YOU EITHER HAVE A SOLUTION AND NO FEAR, OR NO SOLUTION AND LOTS OF FEAR
Right now I’m seeing three categories of Investors:
- Investors who are clueless about the market situation aren’t feeling any fear.
- Investors who understand the situation are feeling absolute fear.
- Investors who understand the situations AND creative financing are feeling NO FEAR!
This third group of investors understand the potential of creative financing and are confident in using the toolbox of techniques that we teach at NoteSchool. That’s why they’re feeling more optimistic right now than in a typical strong market. They know they’ll have a huge advantage over other investors who haven’t learned creative financing.
I’m super excited about today’s market! I don’t have any fear of the unknown because I’ve seen how creative techniques have worked to solve problems in previous black swan markets.
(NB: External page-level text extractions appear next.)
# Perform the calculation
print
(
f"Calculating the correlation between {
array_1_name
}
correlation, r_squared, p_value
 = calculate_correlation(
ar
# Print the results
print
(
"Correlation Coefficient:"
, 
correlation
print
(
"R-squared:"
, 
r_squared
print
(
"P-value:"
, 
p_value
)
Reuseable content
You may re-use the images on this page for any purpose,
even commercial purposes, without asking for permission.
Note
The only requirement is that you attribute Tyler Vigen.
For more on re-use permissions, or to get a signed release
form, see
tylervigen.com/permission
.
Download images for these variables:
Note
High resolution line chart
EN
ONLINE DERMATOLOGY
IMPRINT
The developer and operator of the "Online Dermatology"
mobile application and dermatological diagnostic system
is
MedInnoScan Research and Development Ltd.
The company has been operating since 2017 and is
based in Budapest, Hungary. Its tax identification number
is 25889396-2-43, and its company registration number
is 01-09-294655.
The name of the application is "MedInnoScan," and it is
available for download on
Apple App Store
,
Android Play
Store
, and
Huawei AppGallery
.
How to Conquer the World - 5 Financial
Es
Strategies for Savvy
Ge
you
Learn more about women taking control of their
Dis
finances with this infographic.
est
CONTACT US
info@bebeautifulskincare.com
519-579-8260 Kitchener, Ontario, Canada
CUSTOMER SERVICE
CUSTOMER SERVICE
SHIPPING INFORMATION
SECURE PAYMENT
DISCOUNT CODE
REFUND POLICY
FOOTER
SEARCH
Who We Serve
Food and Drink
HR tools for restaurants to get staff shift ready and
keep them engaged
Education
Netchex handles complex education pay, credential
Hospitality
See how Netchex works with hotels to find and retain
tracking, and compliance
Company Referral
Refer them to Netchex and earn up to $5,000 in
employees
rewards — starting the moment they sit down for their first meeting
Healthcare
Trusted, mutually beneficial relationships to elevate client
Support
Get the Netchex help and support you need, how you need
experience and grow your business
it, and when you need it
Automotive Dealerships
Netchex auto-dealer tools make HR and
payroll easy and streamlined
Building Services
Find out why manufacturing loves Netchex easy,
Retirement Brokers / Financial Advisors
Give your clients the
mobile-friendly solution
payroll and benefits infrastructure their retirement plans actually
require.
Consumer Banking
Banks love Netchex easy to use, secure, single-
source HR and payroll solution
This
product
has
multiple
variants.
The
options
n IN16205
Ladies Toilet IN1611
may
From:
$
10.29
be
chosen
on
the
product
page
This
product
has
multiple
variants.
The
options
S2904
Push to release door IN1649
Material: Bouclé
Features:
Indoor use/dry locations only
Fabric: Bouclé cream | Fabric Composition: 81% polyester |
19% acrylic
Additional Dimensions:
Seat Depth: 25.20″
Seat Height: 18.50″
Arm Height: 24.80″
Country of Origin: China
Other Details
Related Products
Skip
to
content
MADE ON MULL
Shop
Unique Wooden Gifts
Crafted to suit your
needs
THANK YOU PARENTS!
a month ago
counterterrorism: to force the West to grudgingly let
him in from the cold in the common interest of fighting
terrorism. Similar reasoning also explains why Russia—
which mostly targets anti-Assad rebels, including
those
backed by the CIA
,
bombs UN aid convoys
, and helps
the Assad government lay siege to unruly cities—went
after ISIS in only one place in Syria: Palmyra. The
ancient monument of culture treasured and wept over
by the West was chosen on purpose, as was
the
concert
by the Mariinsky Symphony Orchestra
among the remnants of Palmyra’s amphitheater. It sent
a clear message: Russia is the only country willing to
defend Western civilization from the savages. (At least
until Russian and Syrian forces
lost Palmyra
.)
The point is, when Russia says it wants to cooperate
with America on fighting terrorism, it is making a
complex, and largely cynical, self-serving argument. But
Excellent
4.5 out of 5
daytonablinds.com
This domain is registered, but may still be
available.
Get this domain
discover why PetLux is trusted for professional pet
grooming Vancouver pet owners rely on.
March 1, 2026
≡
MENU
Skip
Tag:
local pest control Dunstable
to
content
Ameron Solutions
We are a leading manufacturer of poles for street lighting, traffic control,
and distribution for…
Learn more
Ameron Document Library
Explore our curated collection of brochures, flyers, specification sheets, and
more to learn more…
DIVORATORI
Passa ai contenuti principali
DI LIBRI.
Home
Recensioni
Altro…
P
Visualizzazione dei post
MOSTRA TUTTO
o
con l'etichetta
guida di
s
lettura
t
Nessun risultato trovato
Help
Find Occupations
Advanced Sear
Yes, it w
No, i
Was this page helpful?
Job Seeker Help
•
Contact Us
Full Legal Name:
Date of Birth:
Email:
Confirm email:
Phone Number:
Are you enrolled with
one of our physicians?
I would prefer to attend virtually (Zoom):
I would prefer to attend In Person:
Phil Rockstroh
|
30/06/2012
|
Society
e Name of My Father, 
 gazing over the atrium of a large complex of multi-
I tell people that I may not have a crystal ball, but I do have a rearview mirror. I started my note career during the terrible market of 1980 when mortgage rates were 20%. Because I had a basic understanding of creative financing, I thrived while other investors shriveled like dead buttercups. Only a trained investor will see the opportunities that others miss. I’ve always boosted my net worth more in down markets than in boom markets; but not because I took advantage of people who were hurting, it’s because I knew how to help the people no one else could.
When times are good, homebuyers can simply go through traditional lenders. When times are tough, they go through YOU!
NOW IS THE TIME TO THINK LIKE AN ENTREPRENEUR AND SEIZE THE OPPORTUNITY
A couple of days ago, I spoke with my good friend Pat Precourt. He’s a real estate investor who truly understands the importance of getting your head wired like an entrepreneur. (He’ll be speaking at Summer Summit in June!) He advises other investors not to get lost in the details that keep you from seizing great opportunities. Too many investors think they must have the answer to every possible question that might possibly arise before they take the first step into entrepreneurship. To succeed, you have to rewire your mind to not let roadblocks keep you from moving forward. If it’s hard for you to think like an entrepreneur, the best way to do that is to be around successful entrepreneurs in masterminds, classes, online meet-ups, etc.
In the next few months, we’ll see lots of ill-equipped, untrained real estate investors dropping out of the business. Some will even lose their shirts. But opportunities are hidden inside problems the same way pearls are hidden inside oysters.